### How to complete this task
Find each line in the items below that contains the word "within". Copy those lines in full.

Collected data
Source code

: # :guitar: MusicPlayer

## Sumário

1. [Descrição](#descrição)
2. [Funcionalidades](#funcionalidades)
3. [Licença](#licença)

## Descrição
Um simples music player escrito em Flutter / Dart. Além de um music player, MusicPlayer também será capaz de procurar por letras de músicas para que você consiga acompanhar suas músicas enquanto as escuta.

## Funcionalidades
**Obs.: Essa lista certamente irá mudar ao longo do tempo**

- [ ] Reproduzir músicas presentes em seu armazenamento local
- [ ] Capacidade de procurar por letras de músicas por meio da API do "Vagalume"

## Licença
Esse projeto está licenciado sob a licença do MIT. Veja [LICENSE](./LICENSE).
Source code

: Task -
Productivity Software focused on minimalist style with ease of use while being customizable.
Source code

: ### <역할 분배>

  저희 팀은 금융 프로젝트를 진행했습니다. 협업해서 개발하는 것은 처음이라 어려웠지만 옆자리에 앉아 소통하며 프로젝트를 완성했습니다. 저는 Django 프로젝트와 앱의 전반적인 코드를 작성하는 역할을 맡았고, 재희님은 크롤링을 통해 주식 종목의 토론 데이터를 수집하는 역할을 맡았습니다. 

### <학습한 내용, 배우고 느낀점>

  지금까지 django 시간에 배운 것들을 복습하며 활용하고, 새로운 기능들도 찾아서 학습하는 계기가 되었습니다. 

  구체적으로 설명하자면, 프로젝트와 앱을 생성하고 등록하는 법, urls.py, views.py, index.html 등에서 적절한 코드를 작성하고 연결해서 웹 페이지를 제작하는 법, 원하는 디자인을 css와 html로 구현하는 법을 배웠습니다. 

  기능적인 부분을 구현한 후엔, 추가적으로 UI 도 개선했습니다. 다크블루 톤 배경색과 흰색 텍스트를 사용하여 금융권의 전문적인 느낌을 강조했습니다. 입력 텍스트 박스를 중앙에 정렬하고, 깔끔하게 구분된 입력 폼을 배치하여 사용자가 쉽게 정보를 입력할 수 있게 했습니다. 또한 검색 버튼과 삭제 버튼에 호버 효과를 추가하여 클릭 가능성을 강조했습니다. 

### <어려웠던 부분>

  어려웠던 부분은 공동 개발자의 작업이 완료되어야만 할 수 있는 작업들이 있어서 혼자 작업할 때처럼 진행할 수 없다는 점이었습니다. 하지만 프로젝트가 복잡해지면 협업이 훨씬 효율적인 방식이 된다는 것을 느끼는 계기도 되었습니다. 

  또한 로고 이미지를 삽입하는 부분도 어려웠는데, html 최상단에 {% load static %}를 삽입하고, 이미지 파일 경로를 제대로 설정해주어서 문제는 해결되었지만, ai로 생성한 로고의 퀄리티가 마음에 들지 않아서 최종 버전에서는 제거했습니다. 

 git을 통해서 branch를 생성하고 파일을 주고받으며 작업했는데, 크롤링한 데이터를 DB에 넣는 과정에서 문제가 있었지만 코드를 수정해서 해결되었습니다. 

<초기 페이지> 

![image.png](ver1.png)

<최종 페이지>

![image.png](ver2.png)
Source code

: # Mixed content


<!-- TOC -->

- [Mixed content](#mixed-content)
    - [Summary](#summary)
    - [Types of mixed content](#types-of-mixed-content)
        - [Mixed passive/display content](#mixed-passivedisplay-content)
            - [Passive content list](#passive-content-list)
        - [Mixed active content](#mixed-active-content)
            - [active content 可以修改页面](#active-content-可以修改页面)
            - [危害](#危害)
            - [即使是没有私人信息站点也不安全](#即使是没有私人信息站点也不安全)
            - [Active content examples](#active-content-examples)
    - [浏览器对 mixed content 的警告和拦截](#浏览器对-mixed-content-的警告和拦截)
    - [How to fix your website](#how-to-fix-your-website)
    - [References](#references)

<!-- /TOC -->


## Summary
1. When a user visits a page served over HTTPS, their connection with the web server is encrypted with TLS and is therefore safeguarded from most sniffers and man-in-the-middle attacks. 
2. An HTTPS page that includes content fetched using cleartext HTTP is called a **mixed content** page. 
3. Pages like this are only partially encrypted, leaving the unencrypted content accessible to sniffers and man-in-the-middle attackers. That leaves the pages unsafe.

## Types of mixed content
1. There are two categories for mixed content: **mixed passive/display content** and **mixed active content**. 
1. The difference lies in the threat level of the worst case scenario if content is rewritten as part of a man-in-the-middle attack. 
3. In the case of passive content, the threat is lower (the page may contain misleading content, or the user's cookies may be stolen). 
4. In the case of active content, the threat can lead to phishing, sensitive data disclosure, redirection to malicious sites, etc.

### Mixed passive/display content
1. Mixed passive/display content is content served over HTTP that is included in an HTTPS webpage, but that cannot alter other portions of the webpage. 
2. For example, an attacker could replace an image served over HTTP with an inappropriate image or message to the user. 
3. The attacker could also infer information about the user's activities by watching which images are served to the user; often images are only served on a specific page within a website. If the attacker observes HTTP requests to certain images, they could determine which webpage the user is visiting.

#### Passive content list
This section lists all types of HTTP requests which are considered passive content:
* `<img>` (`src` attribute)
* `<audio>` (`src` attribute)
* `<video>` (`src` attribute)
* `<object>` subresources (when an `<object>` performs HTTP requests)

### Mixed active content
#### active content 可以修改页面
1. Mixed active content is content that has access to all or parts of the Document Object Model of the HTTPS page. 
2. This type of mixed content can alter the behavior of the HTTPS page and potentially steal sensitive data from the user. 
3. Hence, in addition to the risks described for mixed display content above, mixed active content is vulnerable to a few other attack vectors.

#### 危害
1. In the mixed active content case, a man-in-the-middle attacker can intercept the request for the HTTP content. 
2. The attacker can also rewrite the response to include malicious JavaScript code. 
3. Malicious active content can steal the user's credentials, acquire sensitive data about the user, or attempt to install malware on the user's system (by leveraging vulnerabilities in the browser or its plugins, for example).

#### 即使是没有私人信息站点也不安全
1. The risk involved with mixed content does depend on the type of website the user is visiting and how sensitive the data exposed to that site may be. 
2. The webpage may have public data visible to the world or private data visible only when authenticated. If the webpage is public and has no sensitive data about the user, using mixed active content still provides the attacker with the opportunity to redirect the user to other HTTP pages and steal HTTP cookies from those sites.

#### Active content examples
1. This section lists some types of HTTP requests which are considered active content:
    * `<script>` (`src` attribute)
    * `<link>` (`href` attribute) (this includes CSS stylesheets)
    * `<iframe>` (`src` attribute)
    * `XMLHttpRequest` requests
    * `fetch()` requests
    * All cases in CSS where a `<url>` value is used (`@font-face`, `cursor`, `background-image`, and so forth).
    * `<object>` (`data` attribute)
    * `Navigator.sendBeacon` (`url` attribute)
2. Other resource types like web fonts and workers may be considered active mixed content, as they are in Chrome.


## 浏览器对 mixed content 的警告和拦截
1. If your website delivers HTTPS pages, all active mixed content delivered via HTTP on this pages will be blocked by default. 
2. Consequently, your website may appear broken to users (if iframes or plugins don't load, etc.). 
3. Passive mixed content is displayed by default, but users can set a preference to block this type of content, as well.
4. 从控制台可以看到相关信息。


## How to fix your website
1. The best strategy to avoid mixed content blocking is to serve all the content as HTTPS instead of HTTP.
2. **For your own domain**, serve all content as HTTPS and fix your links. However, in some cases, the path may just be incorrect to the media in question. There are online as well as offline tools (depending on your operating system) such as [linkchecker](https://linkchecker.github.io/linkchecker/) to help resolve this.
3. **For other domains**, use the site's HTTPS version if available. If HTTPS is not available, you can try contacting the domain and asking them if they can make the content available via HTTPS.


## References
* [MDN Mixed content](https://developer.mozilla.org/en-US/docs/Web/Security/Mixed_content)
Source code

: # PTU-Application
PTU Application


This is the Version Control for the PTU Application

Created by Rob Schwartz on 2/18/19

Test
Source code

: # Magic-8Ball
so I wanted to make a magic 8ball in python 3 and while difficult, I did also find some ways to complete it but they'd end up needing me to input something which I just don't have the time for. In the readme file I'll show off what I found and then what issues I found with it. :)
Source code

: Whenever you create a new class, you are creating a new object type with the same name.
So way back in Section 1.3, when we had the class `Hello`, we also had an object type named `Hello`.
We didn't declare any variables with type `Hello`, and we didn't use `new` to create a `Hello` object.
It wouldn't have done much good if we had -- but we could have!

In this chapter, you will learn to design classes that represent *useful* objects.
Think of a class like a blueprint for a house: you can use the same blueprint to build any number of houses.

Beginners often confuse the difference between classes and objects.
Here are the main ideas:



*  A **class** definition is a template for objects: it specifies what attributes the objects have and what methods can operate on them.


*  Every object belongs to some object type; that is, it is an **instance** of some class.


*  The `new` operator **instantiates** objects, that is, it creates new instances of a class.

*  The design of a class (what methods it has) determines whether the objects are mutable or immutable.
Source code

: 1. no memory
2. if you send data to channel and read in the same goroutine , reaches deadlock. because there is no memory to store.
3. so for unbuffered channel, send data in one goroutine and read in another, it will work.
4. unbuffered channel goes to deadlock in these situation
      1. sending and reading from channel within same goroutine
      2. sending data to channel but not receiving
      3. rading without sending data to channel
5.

### Answer area
3. The attacker could also infer information about the user's activities by watching which images are served to the user; often images are only served on a specific page within a website. If the attacker observes HTTP requests to certain images, they could determine which webpage the user is visiting.
      1. sending and reading from channel within same goroutine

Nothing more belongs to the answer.